Way back in my hapless youth, I started work on a novel that wanted to turn Virgin Planet on its head: the lost colony was all men! rediscovered by a spacewoman from the greater galactic civilization! Way back then, polite young men who moved in polite society, like myself, didn’t so much talk about such matters. It was a novelty. So naturally a respected s-f editor, who happened to be an acquaintance of mine, bought the book before I finished writing it.
But I was very young and didn’t know what I was doing and it ended up being a terrible, terrible, godawful novel. In so many many ways. Oh, I don’t like to think about it. My editor, correctly and with gentle tact, declined to publish it.
But it was a tremendous concept, the gay planet, don’t you think? (You do know that term is a joke, right?) Surely I’m not the only one it’s ever occurred to. And yet I haven’t seen it done. Not in the foreground, anyway, and not in a way that spoke to me as a gay man. (Doesn’t mean somebody hasn’t done it—I’m lamentably underread these days—and if you know of an excellent example I’d be pleased to hear about it.)
Gay Israeli rock god + gay planet + exploding building (friend of mine keeps agitating for explosions and car chases) + all the tangents thrown out when the first three collided = four or five characters I actually cared about (whisper this: they made me cry a couple of times) + a solid, closely reasoned world for them to live in (which is to say, not much like the one I tried to make all those eons ago) = “The New People,” a science-fiction novella—23,000 words in six weeks. (In revisions since, it’s expanded to 28K.) It was hell—I dropped ten pounds I really couldn’t spare. The kind of hell I’d been aching to get back into for nine years.
But you know, novellas are impossible to sell. (Case in point, Do You Remember Tulum?) Even in science fiction, a genre to my mind best served by that length. So it would have to be a novel.
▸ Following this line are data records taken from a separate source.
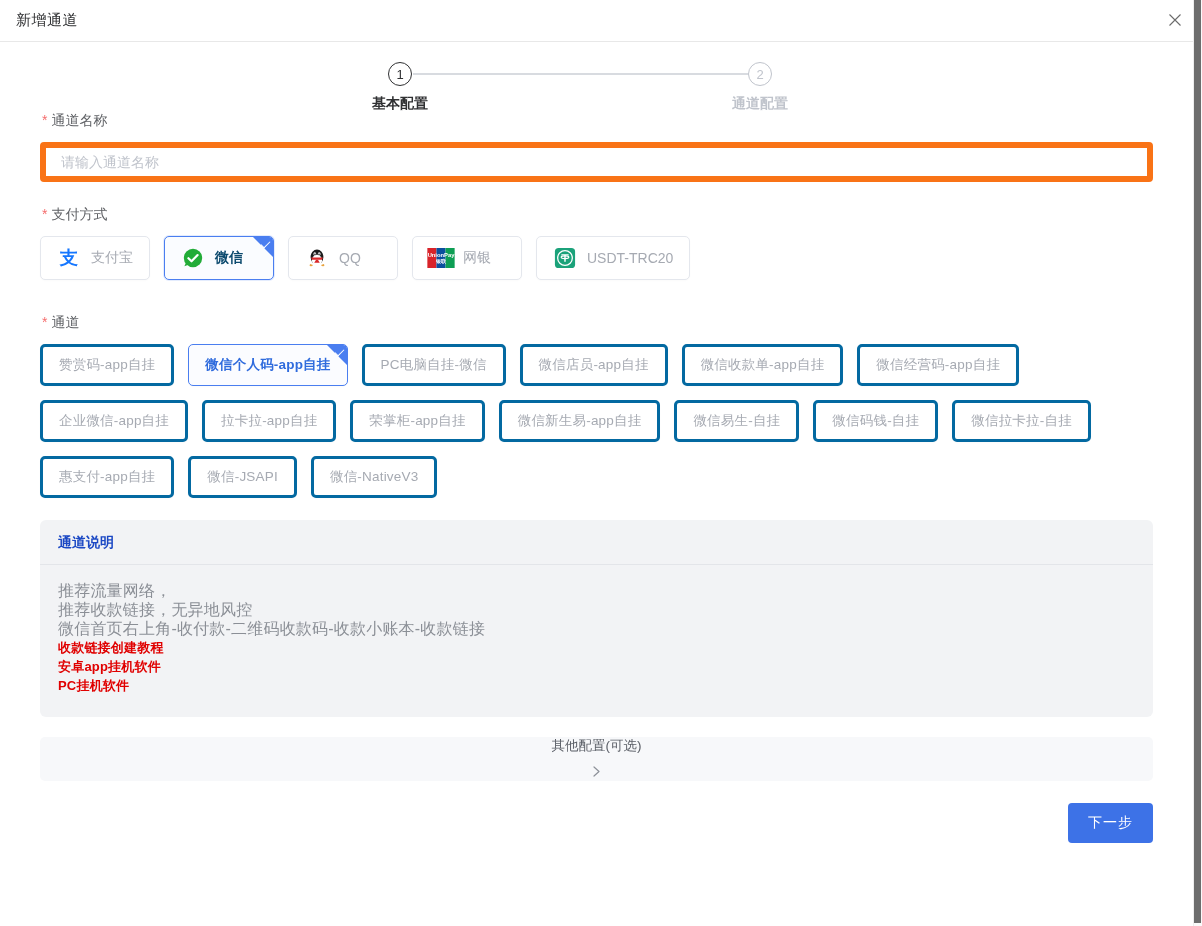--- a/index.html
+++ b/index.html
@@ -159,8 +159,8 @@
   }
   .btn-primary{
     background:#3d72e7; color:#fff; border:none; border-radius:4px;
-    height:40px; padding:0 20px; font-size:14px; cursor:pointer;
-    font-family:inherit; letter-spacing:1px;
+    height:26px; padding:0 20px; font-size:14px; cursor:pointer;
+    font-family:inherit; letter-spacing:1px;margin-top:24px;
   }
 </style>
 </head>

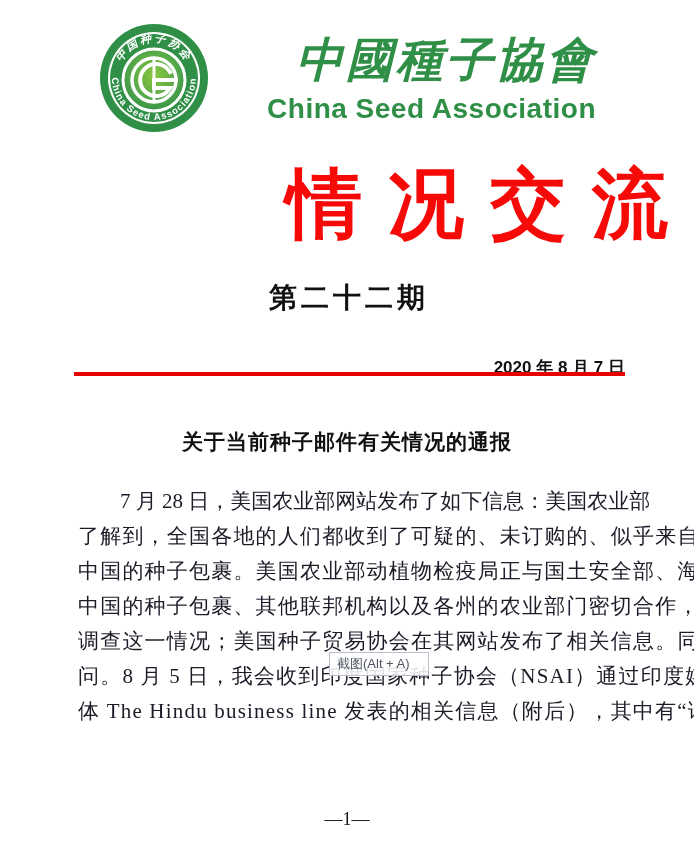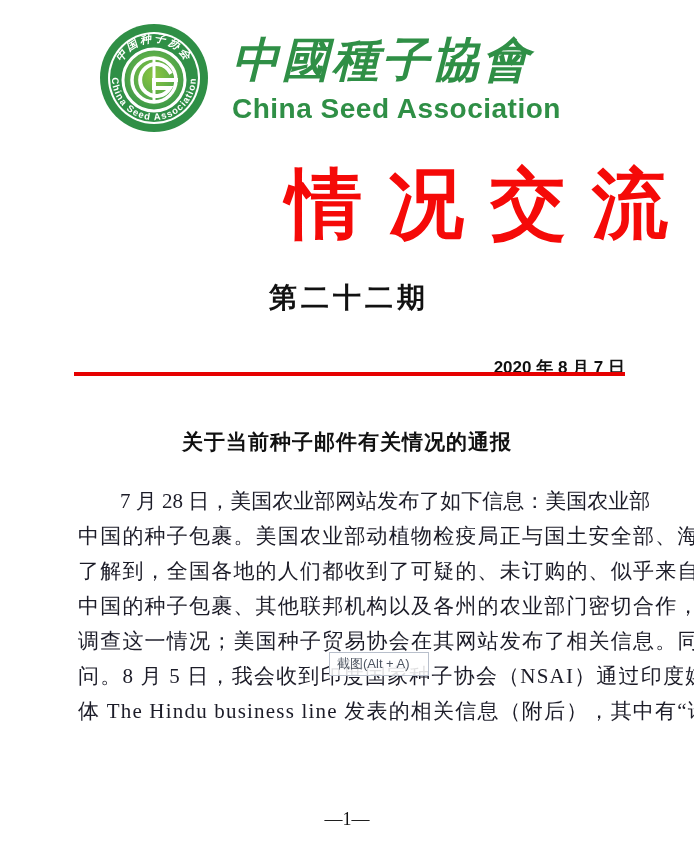--- a/index.html
+++ b/index.html
@@ -43,10 +43,11 @@
 
   .brand {
     position: absolute;
-    left: 232px;
+    left: 216px;
     top: 22px;
     width: 380px;
     height: 104px;
+    text-align: right;
   }
   .brand-cn {
     margin: 0;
“The New People” doesn’t admit of much direct expansion—whether by stuffing more material into the existing story or continuing it past its end point—but it does, I think, serve rather nicely as the first part of a projected book more about the planet and the issues surrounding a necessarily homosocial but not entirely homosexual society than about the novella’s protagonists. A book in the form of A Boy’s History of the World, conceived and executed by their son, containing a number of other stories—including “Jannicke’s Cat,” soon to appear in M-Brane SF #10, and “The Playmaker,” on which I work now and then when the unexpected thing lets me.